→ **PASSAGE TO READ**:
◇ ◇ ◇ ◇ ◇ ◇ ◇

Court of Appeals of Minnesota
Apr 17, 2023
No. A22-1131 (Minn. Ct. App. Apr. 17, 2023)

Opinion

A22-1131

04-17-2023

Approving Adverse Action Against the Liquor and Entertainment B Licenses Held by RAS Ethiopian Bar & Restaurant LLC d/b/a RAS Restaurant &Lounge (License ID #20100000062) at 2516 7th Street West.

Robert M. McClay, McClay Alton, P.L.L.P. St. Paul, Minnesota (for relator) Lyndsey Olson, St. Paul City Attorney, Theresa A. Skarda, Assistant City Attorney, St. Paul, Minnesota; and Peter G. Mikhail, LeVander, Gillen &Miller, P.A., Eagan, Minnesota (for respondents) Considered and decided by Slieter, Presiding Judge; Connolly, Judge; and Larkin, Judge.


This opinion is nonprecedential except as provided by Minn. R. Civ. App. P. 136.01, subd. 1(c).

Connolly, Judge City of St. Paul File No. RES 22-882

Robert M. McClay, McClay Alton, P.L.L.P. St. Paul, Minnesota (for relator)

Lyndsey Olson, St. Paul City Attorney, Theresa A. Skarda, Assistant City Attorney, St. Paul, Minnesota; and Peter G. Mikhail, LeVander, Gillen &Miller, P.A., Eagan, Minnesota (for respondents) Considered and decided by Slieter, Presiding Judge; Connolly, Judge; and Larkin, Judge.

CONNOLLY, JUDGE

Relator, a bar and restaurant licensed by respondent city, challenges the revocation of its entertainment and liquor licenses, arguing that respondent's procedure in revoking the licenses violated relator's due-process rights because respondent did not afford relator an opportunity for a hearing before the revocation. We affirm.

FACTS

On May 6, 2022, respondent City of St. Paul's attorney sent relator RAS Ethiopian Bar &Restaurant a notice of violations of its liquor and entertainment licenses to both the address of the premises and the address on relator's license. The notice reminded relator of prior violations in 2014, 2015, and 2019 and stated that this was the third set of violations in 18 months. It listed current violations as: (1) serving minors with alcohol, (2) allowing minors to drink alcohol, (3) failing to make videos available to police on January 21, 2022, (4) failing to provide a requested copy of a video, (5) failure to allow police admission, (6) failing to take reasonable steps to prevent people from leaving with alcoholic beverages, and (7) failing to immediately notify police of unlawful behavior of individuals. The notice then told relator that respondent was recommending the penalty of revocation of relator's licenses and gave relator three options.

◇ ◇ ◇ ◇ ◇ ◇ ◇

→ **APPLY WHAT YOU READ**:
- A) From the court opinion, list every current violation that the May 6, 2022 notice names.
- B) According to the court opinion, on what grounds does the relator claim that the city's way of revoking its licenses violated due process? Answer in one to three sentences.
- C) Using the court opinion, decide whether each statement agrees with it. Give yes or no for each, with the deciding words from the opinion.
(i) The notice of violations was sent only to the address of the premises.
(ii) The notice described the current violations as the third set in 18 months.
(iii) The court reversed the revocation of the licenses.

→ **INPUT DATA**:
◇ ◇ ◇ ◇ ◇ ◇ ◇

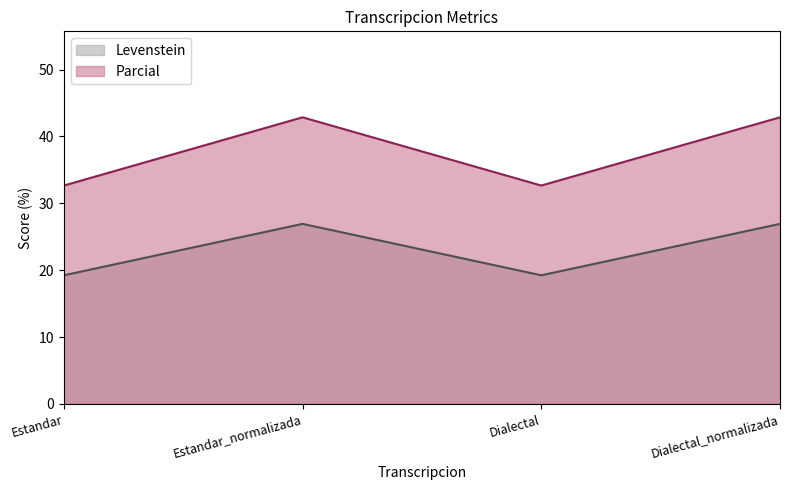

What is the difference between the maximum and minimum values in the Levenstein series?

7.7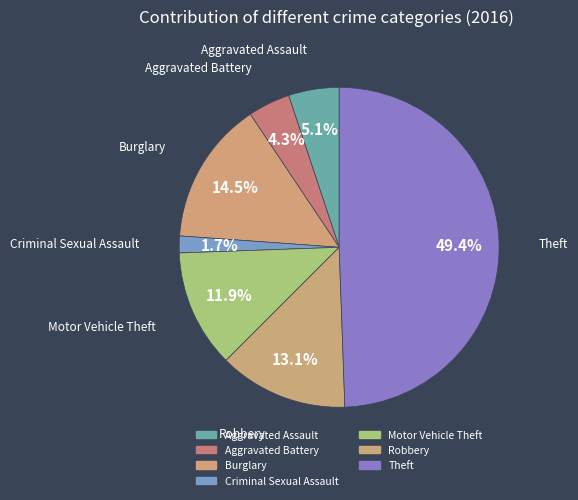

What percentage is the Robbery slice, to the nearest percent?

13%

◇ ◇ ◇ ◇ ◇ ◇ ◇

→ **ANSWERS PROVIDED**:
- A)
1. Serving minors with alcohol
2. Allowing minors to drink alcohol
3. Failing to make videos available to police on January 21, 2022
4. Failing to provide a requested copy of a video
5. Failure to allow police admission
6. Failing to take reasonable steps to prevent people from leaving with alcoholic beverages
7. Failing to immediately notify police of unlawful behavior of individuals

- B) The relator argues that the city violated its due-process rights because the city did not afford the relator an opportunity for a hearing before it revoked the licenses.

- C)
(i) No: "to both the address of the premises and the address on relator's license"
(ii) Yes: "this was the third set of violations in 18 months"
(iii) No: "We affirm."